■ **Zapisane wpisy danych**
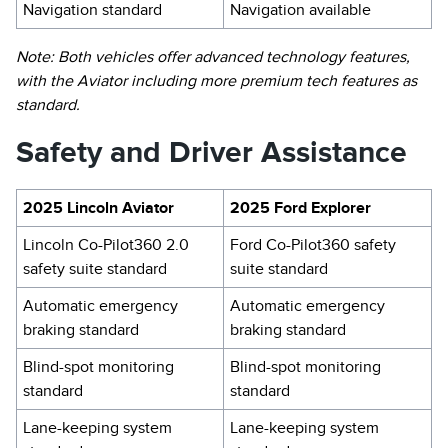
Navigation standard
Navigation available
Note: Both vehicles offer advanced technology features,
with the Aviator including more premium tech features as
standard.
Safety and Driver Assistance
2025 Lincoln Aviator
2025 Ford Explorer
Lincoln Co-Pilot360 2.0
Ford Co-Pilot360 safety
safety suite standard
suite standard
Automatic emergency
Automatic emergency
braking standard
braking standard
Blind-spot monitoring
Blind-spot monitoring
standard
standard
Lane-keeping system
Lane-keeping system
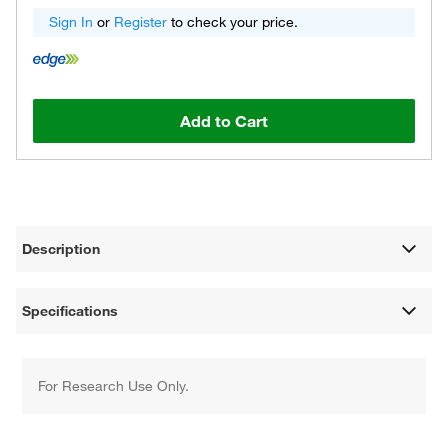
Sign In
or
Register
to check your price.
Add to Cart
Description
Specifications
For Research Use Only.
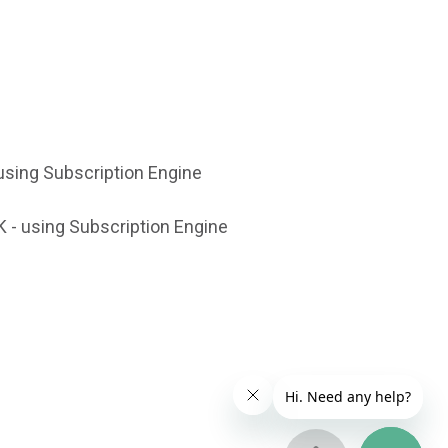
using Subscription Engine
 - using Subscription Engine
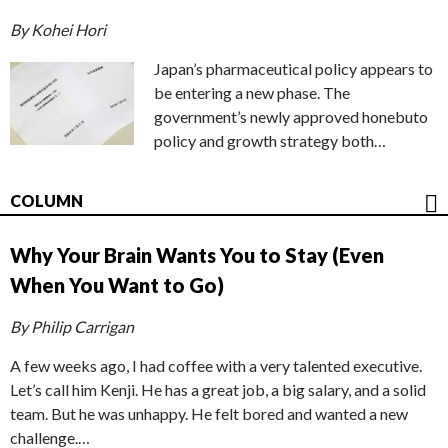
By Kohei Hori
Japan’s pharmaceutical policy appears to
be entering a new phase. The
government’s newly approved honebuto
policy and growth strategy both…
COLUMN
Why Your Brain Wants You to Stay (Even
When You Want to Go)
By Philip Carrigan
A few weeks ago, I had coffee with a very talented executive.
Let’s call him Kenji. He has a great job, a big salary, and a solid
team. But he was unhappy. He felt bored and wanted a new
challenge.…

---

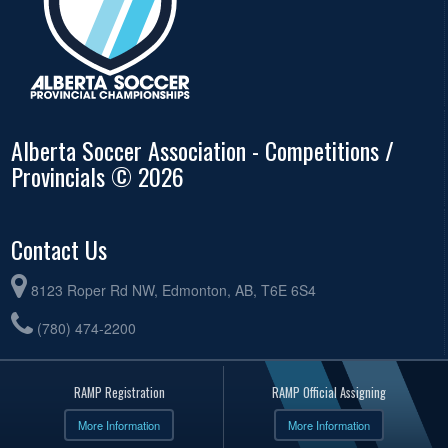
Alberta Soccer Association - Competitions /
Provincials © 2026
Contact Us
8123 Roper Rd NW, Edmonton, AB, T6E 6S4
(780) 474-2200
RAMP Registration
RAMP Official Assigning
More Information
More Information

...

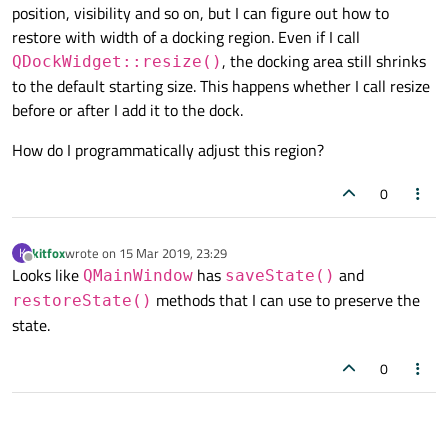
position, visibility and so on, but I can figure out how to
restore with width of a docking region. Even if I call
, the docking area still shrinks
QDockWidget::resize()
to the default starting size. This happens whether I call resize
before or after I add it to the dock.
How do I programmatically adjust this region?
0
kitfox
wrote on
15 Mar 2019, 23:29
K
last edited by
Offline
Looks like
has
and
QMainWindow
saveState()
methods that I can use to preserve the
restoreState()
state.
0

■ **Cel ćwiczenia**
Zbierz wszystkie wiersze rekordów, w których występuje słowo „Ford”. Wielkość liter ma znaczenie.

■ **Pole odpowiedzi**
2025 Ford Explorer
Ford Co-Pilot360 safety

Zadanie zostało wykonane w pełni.